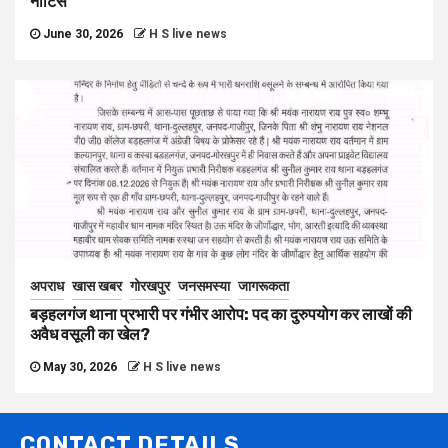
नोटिस
June 30, 2026
H S live news
अपराध
खास खबर
गोरखपुर
जनसमस्या
जागरूकता
बड़हलगंज थाना प्रभारी पर गंभीर आरोप: पद का दुरुपयोग कर लाखों की
अवैध वसूली का खेल?
May 30, 2026
H S live news
CONTACT DETAILS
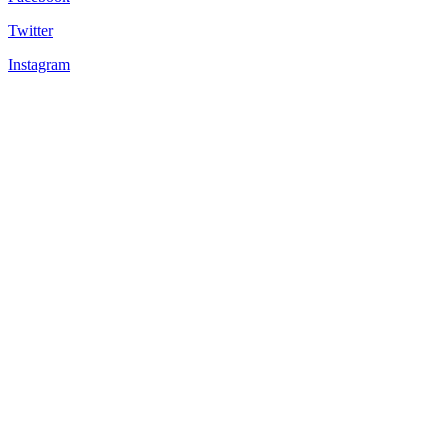
Twitter
Instagram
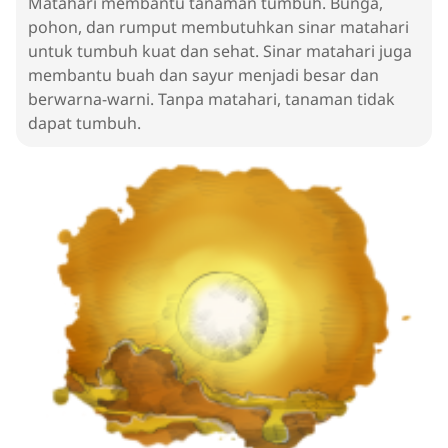
Matahari membantu tanaman tumbuh. Bunga,
pohon, dan rumput membutuhkan sinar matahari
untuk tumbuh kuat dan sehat. Sinar matahari juga
membantu buah dan sayur menjadi besar dan
berwarna-warni. Tanpa matahari, tanaman tidak
dapat tumbuh.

═══

* **Job**
Leaving each image aside, repeat the listing above exactly.

* **Answer to this exercise**
नोटिस
June 30, 2026
H S live news
अपराध
खास खबर
गोरखपुर
जनसमस्या
जागरूकता
बड़हलगंज थाना प्रभारी पर गंभीर आरोप: पद का दुरुपयोग कर लाखों की
अवैध वसूली का खेल?
May 30, 2026
H S live news
CONTACT DETAILS
Twitter
Instagram
Matahari membantu tanaman tumbuh. Bunga,
pohon, dan rumput membutuhkan sinar matahari
untuk tumbuh kuat dan sehat. Sinar matahari juga
membantu buah dan sayur menjadi besar dan
berwarna-warni. Tanpa matahari, tanaman tidak
dapat tumbuh.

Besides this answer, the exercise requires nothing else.